In more recent times, we have been told by experts in academia and in think tanks, both left and right, that democracy is organic and will naturally flourish if we disrupt regimes inimical to democracy. In other words, if we impose democracy on people not just like us, they will love it and flourish. It will end oppression, war and human misery. The “long arc of history” tells us that. Except that there is no historical basis for any such historical arc. So far as we’ve seen up to this point, regime change seems to simply leads to different and greater human suffering. There certainly is no indication that things have improved. Meanwhile, humans die, go hungry and are homeless. In a recent piece in The Atlantic, our President has deemed the Mideast a virtual lost cause. Alas, he may be right. Another big oops.

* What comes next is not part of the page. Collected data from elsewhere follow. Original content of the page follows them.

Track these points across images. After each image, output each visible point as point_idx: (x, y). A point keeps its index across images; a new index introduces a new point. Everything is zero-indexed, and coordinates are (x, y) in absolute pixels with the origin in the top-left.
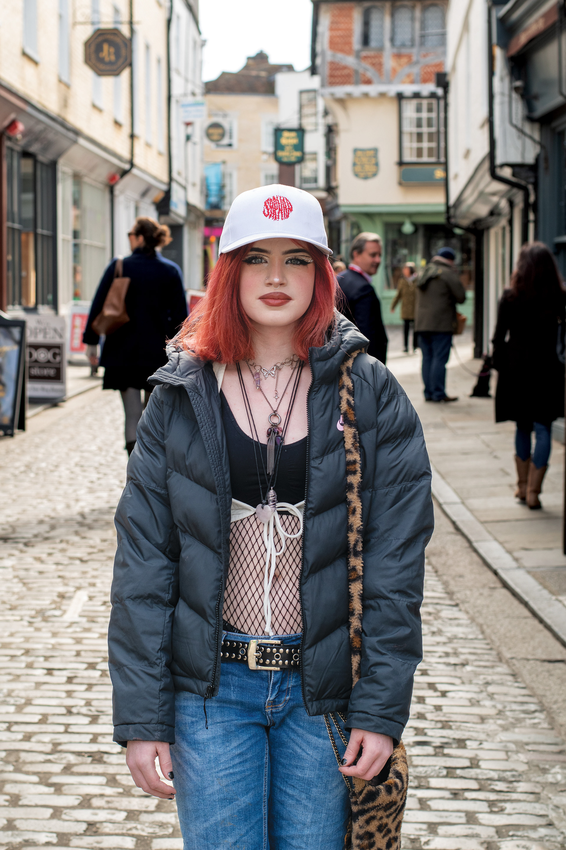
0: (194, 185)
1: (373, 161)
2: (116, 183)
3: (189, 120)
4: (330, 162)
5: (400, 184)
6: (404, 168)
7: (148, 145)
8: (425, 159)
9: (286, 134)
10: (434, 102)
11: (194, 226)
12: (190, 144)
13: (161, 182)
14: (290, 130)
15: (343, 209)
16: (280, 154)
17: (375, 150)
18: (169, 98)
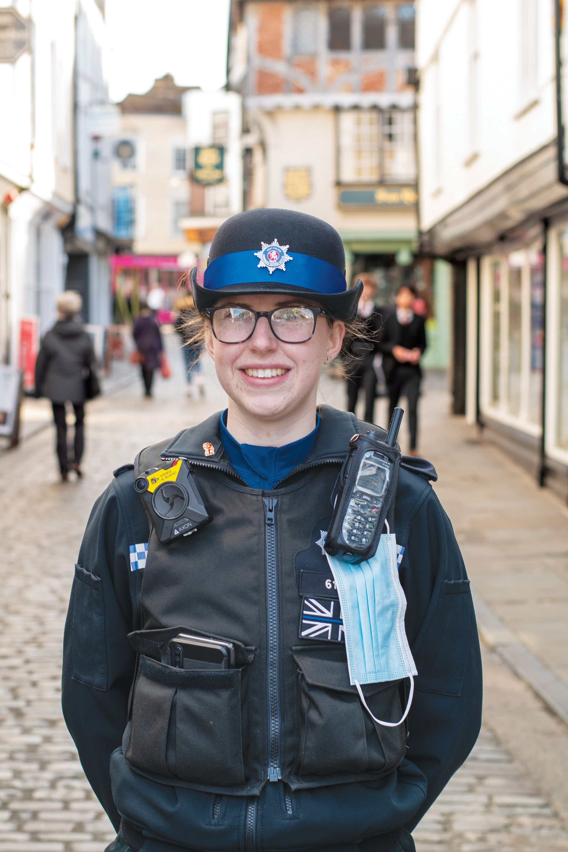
0: (104, 207)
1: (307, 182)
2: (12, 200)
3: (96, 134)
4: (247, 186)
5: (339, 206)
6: (343, 190)
8: (366, 178)
9: (205, 152)
10: (376, 115)
11: (101, 254)
12: (98, 162)
13: (65, 202)
14: (209, 147)
16: (198, 173)
17: (309, 169)
18: (75, 107)
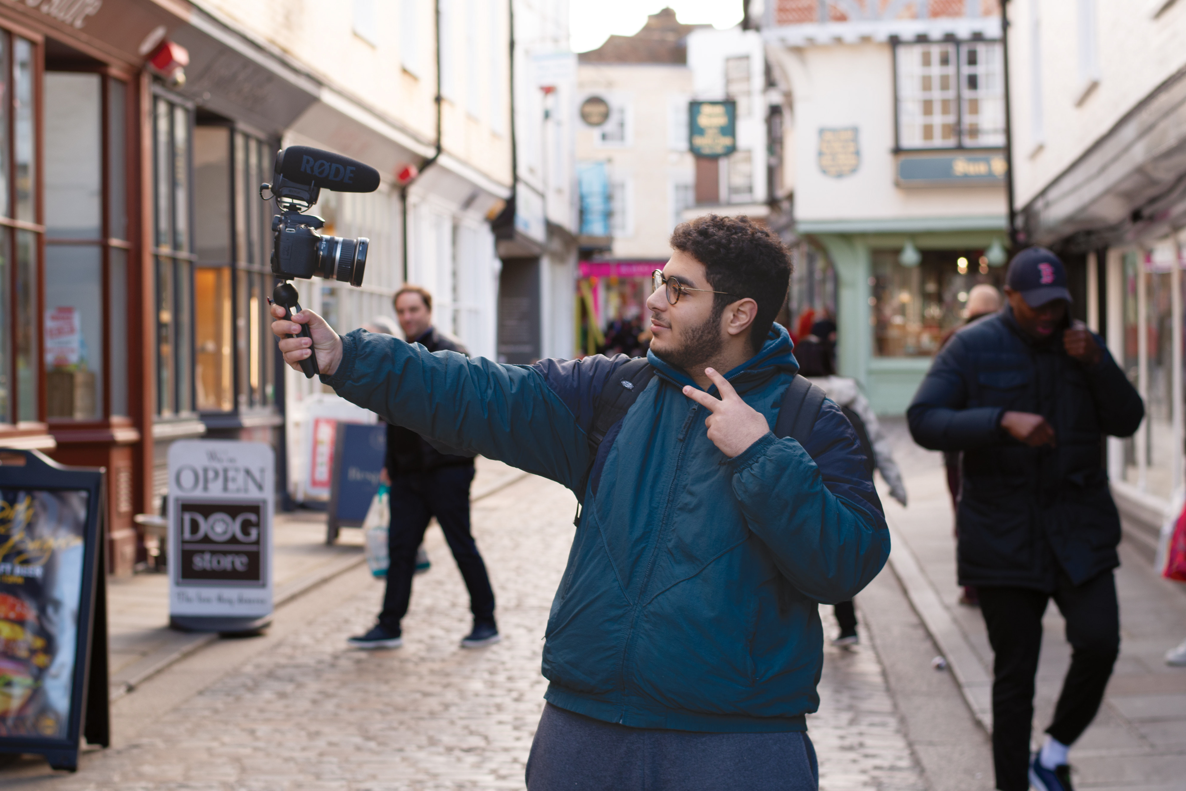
0: (559, 191)
1: (852, 149)
2: (412, 181)
3: (547, 82)
4: (774, 161)
5: (897, 185)
6: (903, 158)
7: (471, 118)
8: (938, 142)
9: (706, 110)
10: (951, 49)
11: (559, 258)
12: (550, 124)
13: (499, 184)
14: (714, 103)
15: (802, 228)
16: (699, 141)
17: (855, 130)
18: (512, 45)
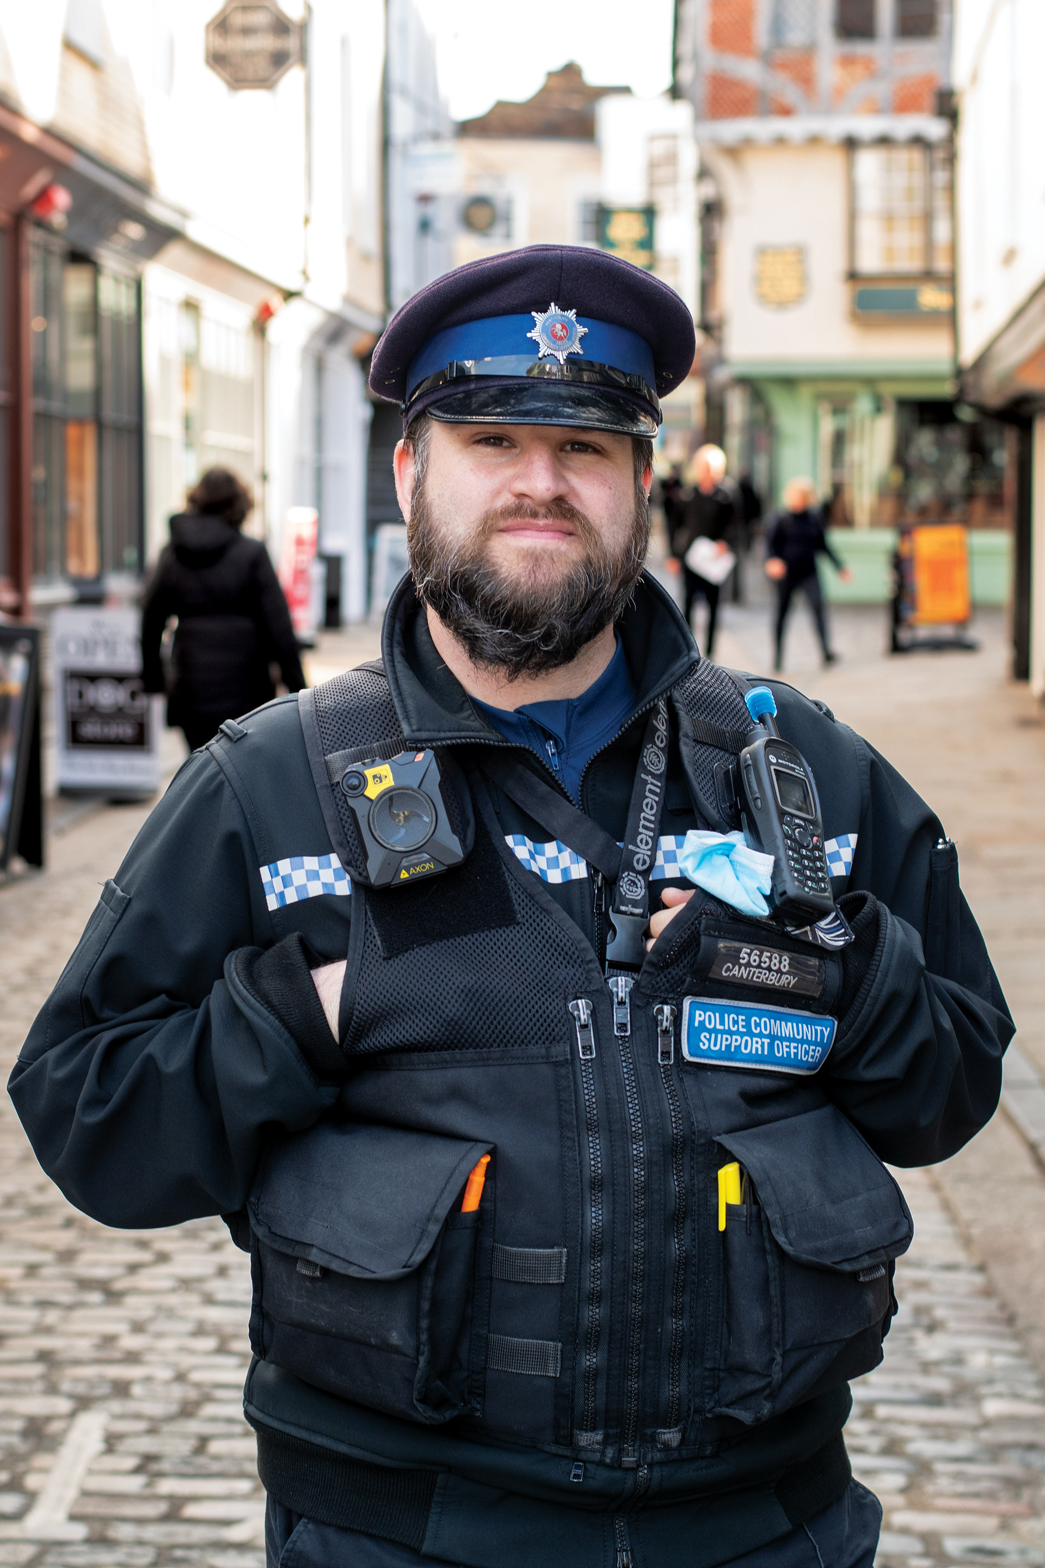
1: (798, 273)
3: (425, 191)
5: (854, 317)
6: (861, 287)
8: (901, 266)
9: (620, 219)
10: (919, 153)
12: (427, 238)
13: (367, 314)
14: (630, 211)
15: (734, 367)
17: (802, 250)
18: (386, 144)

I have four sons. Three of them are or have been teenagers. I have seen them scheduled 24/7, all with the loving support of their mother and I. And I’m having regrets. In the hopes of helping them “achieve” and do wonderful things, I have seen stress, sleeplessness, and fear of telling us when they are overwhelmed. Or perhaps they don’t know what it’s like to feel overwhelmed because they have never had the opportunity to feel otherwise. They seem to either spend all their time pursuing their achievements or, alternatively, quietly procrastinating away their time in paralyzation at tasks they find, in the aggregate, daunting.

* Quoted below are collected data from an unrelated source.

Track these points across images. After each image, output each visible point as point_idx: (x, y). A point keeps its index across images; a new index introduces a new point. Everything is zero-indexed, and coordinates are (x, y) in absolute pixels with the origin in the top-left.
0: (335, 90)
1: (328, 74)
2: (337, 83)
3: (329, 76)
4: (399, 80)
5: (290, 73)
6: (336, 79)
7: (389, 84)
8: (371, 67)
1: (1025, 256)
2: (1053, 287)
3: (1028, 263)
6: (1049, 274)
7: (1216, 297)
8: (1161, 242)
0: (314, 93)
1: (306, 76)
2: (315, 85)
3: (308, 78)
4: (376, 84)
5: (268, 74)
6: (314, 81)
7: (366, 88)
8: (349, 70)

Each child is different and we get only one chance to parent each child. Unfortunately, our imperfect parenting can only come through actually interacting. These days, there isn’t time for interacting. Family dinners, when they occur at all, are but a dash toward the evening’s sporting event, concert or other activity. At best, family dinner is something to be rushed through so that the kids can get back to doing homework or stressing about not getting their homework done. Mom and dad aren’t much help as we rush away to get more work done that we could not complete in our hectic days or to scurry off to the voluntary board meetings where we spend our time finding ways with other parents to over schedule our children.

It’s not that these time demands on young lives have gone unrecognized. The problem is, we have taught our kids to achieve but we have neglected to teach them how to cope. There simply isn’t time for the coping part. I’ve often heard how the increased time demands on teenagers, especially high achievers, will teach them how to manage their time and will prepare them for life. Except that proper time management assumes a proper amount of time in the first place in order to manage the tasks at hand. I haven’t yet encountered a proponent of such thinking who has figured out how to create more than 24 hours in a day or to allow humans to be healthy and happy on three hours of sleep. And I’ve seen a lot of three hour sleep nights from my sons, just from their scheduled activities, homework and stressing over not keeping up. I now believe that the line about teaching time management is misguided code for teaching kids to be as unhealthy and miserable as most of us adults who are promoting the over scheduling .

I’m not so sure that there are teenagers anymore. There certainly are kids that fit that age demographic and such humans still have same emotional and psychological aptitude that teenagers have always had. However, we seem to have unintentionally launched a collective experiment in eliminating the teenage years in order to see how that goes. I’m coming to fear that it may work out about as well as margarine and regime change.